Justice Deepak Mishra , Justice M. Khanwillarkar, Justice D.Y. Chandrachud J.J
Facts of the case:
The complaint made by complainant alleging that Accused No. 1’s statement in the articles in the group hosted by the Accused No. 2 was filled with hatred towards the complainant which was defamatory in nature, which any person would find plausible. Indeed, the said statement tarnished the reputation of the complainant . The Appellant was summoned by the Magistrate pursuant to the complaint which seeks to invoke Sections 120B, 500 and 501 read with Section 34 of the Indian Penal Code, 1860 (Code). The Appellant filed the petition before the High Court to quash order passed by the Magistrate summoning Appellant for offences punishable under Sections 120B, 500 and 501 read with Section 34 of Code. The High Court dismissed the petition.

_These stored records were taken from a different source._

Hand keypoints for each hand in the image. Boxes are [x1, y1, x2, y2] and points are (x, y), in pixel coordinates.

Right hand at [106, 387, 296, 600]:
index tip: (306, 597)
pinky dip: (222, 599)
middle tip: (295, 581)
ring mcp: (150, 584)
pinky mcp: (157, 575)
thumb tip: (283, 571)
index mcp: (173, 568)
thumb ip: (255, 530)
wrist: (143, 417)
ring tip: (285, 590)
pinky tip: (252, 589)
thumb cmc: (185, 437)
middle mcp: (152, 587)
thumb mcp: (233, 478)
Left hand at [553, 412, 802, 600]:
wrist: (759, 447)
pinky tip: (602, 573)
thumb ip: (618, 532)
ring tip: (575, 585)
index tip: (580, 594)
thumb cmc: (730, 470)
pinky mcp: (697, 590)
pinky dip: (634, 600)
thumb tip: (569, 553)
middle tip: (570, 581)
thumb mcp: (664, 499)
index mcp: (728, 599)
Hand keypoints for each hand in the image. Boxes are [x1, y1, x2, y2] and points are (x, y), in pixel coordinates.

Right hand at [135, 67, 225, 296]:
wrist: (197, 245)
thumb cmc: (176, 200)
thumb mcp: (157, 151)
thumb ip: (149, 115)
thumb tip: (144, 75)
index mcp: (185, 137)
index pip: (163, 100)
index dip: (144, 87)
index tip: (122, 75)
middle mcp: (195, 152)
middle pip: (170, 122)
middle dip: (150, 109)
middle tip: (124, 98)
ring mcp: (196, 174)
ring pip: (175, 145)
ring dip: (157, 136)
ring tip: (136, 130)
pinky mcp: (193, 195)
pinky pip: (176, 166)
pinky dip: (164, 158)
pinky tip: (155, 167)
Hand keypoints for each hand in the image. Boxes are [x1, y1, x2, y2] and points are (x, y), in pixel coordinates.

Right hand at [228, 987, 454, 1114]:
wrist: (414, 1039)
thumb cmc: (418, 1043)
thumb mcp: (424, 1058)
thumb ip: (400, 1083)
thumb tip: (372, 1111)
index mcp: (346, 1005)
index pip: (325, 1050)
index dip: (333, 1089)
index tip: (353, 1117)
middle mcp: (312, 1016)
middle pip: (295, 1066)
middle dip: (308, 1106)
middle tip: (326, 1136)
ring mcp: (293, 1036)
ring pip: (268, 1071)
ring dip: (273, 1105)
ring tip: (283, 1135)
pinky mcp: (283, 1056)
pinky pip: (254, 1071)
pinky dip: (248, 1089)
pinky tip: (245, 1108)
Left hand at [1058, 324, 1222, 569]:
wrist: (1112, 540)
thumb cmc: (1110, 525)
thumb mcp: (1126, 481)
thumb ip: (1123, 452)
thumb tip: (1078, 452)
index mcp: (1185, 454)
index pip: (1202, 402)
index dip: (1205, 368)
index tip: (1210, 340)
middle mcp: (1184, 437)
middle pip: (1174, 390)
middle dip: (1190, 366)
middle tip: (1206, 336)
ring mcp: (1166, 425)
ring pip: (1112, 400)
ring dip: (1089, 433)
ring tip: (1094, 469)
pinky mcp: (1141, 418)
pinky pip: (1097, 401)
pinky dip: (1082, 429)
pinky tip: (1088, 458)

Relevant Section Information:
Technology Act, 2000 – Section 79
Decision of the SC:
The Hon’ble Supreme Court , with respect to the first issue held that the court could not interfere because a question of control arises between Google India and Google Inc., for the purposes of determining the actual responsible party which would undergo criminal proceedings was a disputed fact which could not be adjudicated under a Section 482 petition. Therefore, the Court left this issue to be argued and tried at the appropriate stage.

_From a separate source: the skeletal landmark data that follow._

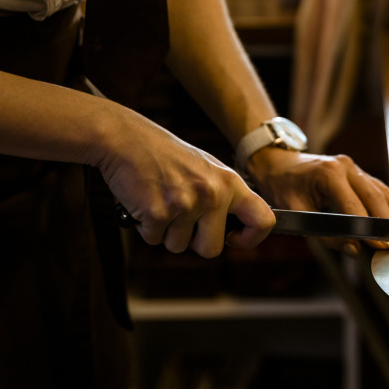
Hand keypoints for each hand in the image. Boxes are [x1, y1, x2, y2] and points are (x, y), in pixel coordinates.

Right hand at [94, 112, 274, 257]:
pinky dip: (146, 227)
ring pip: (178, 246)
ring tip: (160, 200)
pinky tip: (144, 201)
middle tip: (180, 218)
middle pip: (212, 249)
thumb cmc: (165, 156)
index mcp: (229, 182)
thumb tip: (235, 229)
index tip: (233, 238)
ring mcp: (186, 204)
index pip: (263, 220)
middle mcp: (212, 194)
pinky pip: (154, 240)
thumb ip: (223, 196)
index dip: (251, 238)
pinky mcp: (157, 213)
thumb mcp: (206, 169)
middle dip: (193, 242)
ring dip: (166, 232)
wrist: (125, 139)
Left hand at [245, 147, 388, 255]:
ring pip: (382, 192)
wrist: (279, 164)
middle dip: (388, 222)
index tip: (381, 246)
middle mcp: (346, 167)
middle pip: (375, 197)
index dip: (369, 228)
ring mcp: (354, 167)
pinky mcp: (358, 172)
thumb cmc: (283, 188)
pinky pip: (378, 189)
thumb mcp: (296, 213)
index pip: (355, 206)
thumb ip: (324, 234)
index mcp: (329, 175)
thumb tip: (354, 250)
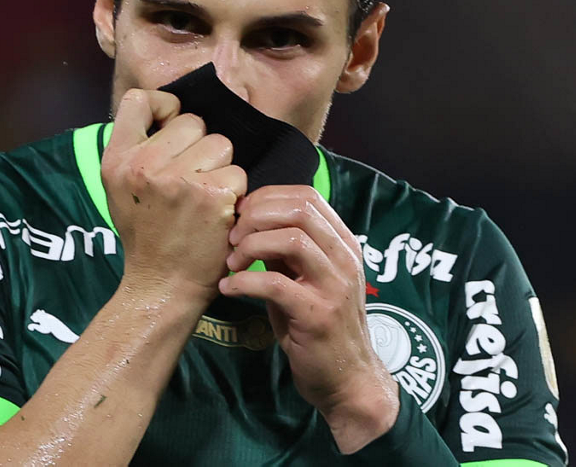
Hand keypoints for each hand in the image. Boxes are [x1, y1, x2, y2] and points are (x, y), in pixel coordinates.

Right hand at [101, 89, 246, 303]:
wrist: (162, 285)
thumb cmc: (147, 235)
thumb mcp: (120, 190)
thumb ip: (138, 149)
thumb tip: (172, 113)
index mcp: (116, 161)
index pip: (140, 100)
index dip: (164, 108)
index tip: (171, 129)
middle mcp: (143, 165)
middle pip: (193, 122)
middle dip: (199, 146)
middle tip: (190, 181)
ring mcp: (179, 179)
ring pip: (221, 143)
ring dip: (220, 168)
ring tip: (204, 197)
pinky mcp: (213, 193)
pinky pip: (237, 171)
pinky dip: (234, 191)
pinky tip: (218, 212)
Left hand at [220, 185, 399, 452]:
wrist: (346, 380)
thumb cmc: (319, 328)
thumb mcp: (305, 280)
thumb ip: (285, 252)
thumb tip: (249, 223)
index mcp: (343, 244)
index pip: (307, 197)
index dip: (267, 198)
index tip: (241, 216)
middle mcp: (345, 258)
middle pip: (300, 210)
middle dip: (256, 217)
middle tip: (232, 238)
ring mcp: (335, 286)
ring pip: (291, 240)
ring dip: (251, 246)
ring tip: (232, 263)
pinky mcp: (318, 315)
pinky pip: (275, 283)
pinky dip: (244, 281)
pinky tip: (228, 288)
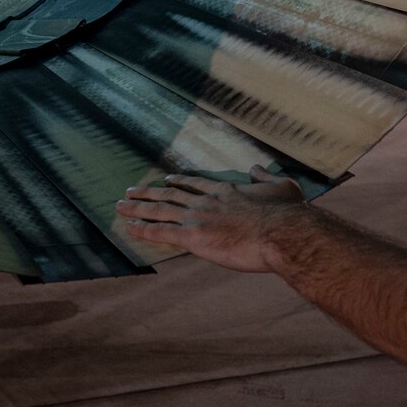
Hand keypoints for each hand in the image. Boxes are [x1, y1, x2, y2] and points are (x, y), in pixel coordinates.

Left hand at [116, 168, 307, 272]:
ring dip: (138, 208)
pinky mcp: (193, 237)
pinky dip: (143, 229)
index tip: (166, 182)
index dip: (179, 183)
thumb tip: (256, 168)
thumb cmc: (286, 215)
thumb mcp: (282, 187)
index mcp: (226, 191)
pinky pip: (161, 232)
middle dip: (149, 194)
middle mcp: (206, 202)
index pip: (196, 185)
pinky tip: (128, 227)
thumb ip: (266, 177)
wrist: (280, 232)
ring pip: (159, 211)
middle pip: (170, 195)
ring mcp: (197, 218)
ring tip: (120, 205)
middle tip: (131, 191)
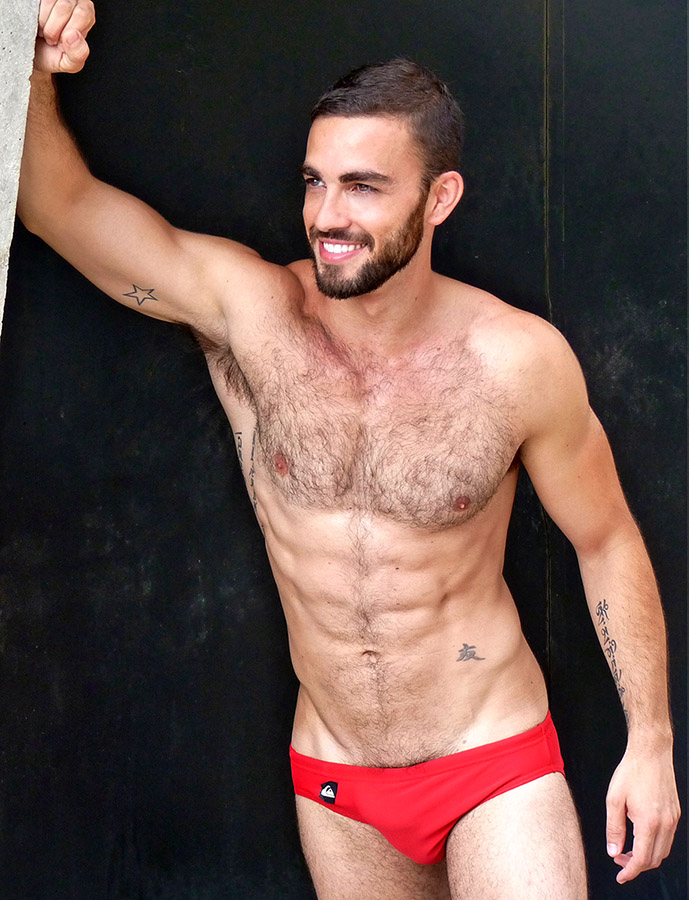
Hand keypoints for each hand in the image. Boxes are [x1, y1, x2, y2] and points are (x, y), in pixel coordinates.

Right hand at [35, 0, 95, 73]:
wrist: (33, 54)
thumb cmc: (54, 56)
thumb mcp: (70, 64)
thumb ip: (78, 54)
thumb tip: (74, 36)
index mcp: (86, 16)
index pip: (82, 14)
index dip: (68, 32)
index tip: (62, 43)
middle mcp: (74, 1)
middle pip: (64, 6)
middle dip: (54, 28)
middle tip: (52, 39)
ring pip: (49, 2)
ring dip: (43, 22)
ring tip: (44, 32)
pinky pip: (37, 1)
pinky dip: (34, 15)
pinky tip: (36, 23)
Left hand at [605, 744, 680, 882]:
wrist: (651, 752)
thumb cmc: (631, 772)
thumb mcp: (614, 799)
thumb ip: (614, 828)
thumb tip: (614, 851)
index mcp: (649, 822)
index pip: (642, 859)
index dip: (630, 871)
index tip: (620, 876)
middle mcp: (666, 824)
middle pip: (654, 859)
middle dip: (636, 865)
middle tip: (619, 860)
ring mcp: (673, 819)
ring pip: (663, 851)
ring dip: (646, 856)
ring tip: (627, 850)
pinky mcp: (675, 813)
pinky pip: (667, 839)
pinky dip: (654, 845)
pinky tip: (640, 837)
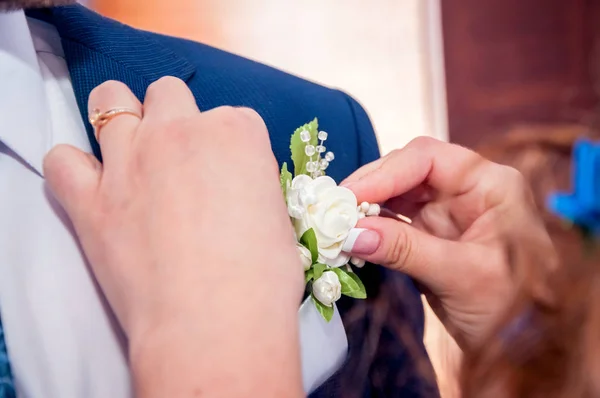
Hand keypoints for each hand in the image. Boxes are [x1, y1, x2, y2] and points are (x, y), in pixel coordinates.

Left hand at [43, 77, 302, 396]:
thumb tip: (237, 191)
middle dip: (174, 116)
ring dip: (119, 117)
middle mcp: (180, 131)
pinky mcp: (91, 199)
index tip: (229, 175)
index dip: (230, 147)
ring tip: (129, 149)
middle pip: (169, 93)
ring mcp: (130, 160)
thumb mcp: (277, 218)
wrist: (216, 323)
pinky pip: (61, 160)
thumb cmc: (262, 279)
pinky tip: (90, 184)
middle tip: (180, 156)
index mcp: (236, 132)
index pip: (232, 118)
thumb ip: (252, 187)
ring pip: (110, 99)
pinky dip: (72, 167)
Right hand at [341, 137, 553, 349]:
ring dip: (365, 207)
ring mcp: (445, 215)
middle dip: (370, 187)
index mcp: (489, 185)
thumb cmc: (516, 309)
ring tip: (335, 221)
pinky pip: (393, 224)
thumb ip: (406, 250)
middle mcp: (465, 191)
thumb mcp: (462, 276)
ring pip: (395, 196)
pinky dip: (370, 229)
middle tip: (333, 208)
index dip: (385, 172)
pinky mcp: (429, 238)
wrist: (525, 351)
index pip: (428, 159)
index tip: (349, 195)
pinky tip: (351, 237)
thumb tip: (351, 234)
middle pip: (406, 172)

On the second issue, the Supreme Court held that since the complaint was filed and cognizance of the matter was taken prior to the substitution of S. 79 with the expanded scope of safe harbour, the adjudication of intermediary liability needed to be done as per the unamended S. 79. The learned counsel defending Google argued exemption under the unamended S. 79 on the basis of the Sharath Babu case before the Supreme Court, where the criminal charge of obscenity had been made against an intermediary, both under the IT Act as well as under the IPC. The Court held that because the IT Act was a special enactment which specifically covered obscene publication of electronic material, it would apply over and above provisions of the IPC. Further, since S. 79 exempted the intermediary from any liability under the IT Act, there was not further cause of action under the IPC.
On the third issue, the Supreme Court, relying upon the decisions of foreign courts, particularly in Byrne v Deane, held that the relevant test for a criminally defamatory publication was ‘whether the defendant really made himself responsible for its continued presence in the place where it has been put?’. The Court in Visakha went on to state the law on the subject of intermediary liability for criminal defamation as follows:
“…In other words, there may be publication within the meaning of Section 499 of the IPC even in the case of an internet operator, if having the power and the right and the ability to remove a matter, upon being called to do so, can refuse.”